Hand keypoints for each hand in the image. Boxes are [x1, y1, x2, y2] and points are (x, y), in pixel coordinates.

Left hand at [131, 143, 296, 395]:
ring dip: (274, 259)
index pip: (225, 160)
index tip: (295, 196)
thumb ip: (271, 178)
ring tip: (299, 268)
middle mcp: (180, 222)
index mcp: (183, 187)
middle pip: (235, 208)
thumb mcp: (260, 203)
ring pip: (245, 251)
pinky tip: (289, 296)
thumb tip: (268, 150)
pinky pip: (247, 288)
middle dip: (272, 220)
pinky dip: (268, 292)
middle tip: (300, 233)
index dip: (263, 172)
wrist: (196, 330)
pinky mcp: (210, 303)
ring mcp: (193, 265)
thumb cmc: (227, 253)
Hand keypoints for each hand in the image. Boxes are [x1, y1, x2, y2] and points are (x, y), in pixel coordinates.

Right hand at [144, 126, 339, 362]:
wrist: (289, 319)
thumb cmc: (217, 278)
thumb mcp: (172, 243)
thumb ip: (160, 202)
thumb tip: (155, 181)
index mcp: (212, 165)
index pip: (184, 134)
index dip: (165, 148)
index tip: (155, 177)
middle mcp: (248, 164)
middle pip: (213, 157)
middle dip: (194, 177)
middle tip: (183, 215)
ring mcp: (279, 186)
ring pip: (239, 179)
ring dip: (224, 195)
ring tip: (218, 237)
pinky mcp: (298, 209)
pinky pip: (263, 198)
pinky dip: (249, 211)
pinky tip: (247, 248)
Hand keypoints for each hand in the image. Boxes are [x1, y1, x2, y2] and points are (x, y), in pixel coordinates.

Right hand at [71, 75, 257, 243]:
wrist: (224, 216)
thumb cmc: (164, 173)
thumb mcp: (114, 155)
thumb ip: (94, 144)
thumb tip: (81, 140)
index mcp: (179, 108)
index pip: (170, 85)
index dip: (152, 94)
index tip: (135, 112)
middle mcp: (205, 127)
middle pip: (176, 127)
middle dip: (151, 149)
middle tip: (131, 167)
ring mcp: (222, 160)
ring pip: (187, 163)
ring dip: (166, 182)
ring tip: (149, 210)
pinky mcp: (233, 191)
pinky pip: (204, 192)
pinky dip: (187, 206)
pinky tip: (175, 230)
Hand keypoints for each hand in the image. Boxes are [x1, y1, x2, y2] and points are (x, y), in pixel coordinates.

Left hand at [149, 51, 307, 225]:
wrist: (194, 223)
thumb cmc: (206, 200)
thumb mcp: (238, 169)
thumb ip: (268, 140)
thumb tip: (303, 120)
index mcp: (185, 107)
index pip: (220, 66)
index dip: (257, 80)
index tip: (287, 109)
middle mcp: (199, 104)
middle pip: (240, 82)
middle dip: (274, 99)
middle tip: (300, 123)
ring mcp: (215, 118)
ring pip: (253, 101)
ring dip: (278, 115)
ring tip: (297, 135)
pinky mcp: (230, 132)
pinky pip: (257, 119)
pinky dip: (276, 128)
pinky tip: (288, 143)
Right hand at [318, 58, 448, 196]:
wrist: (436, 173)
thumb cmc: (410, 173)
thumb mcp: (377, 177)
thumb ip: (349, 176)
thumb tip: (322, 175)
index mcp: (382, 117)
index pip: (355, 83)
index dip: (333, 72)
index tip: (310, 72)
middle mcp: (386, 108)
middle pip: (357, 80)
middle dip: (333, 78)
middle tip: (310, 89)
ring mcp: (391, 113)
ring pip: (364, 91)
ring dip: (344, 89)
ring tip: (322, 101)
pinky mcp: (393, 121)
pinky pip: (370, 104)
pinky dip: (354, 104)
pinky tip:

◇ ◇ ◇ ◇

» **Exercise requirements**:
From the material above, set down exactly the lines between the line holding "index pip: (184, 134)" and the line holding "thumb cmc: (164, 173)", inclusive. Include nothing else.

» **Expected answer**:
index pip: (184, 134)
index dip: (165, 148)
index tip: (155, 177)
middle mcp: (248, 164)
middle pip: (213, 157)
middle dip: (194, 177)
middle tip: (183, 215)
ring mcp: (279, 186)
ring pip: (239, 179)
ring dip: (224, 195)
ring tip: (218, 237)
pinky mcp: (298, 209)
pinky pip: (263, 198)
pinky dip: (249, 211)
pinky tip: (247, 248)
Hand keypoints for each hand in the image. Boxes are [x1, y1, x2, y2] and points are (x, y), in pixel coordinates.

Right hand at [71, 75, 257, 243]:
wrist: (224, 216)
thumb cmc: (164, 173)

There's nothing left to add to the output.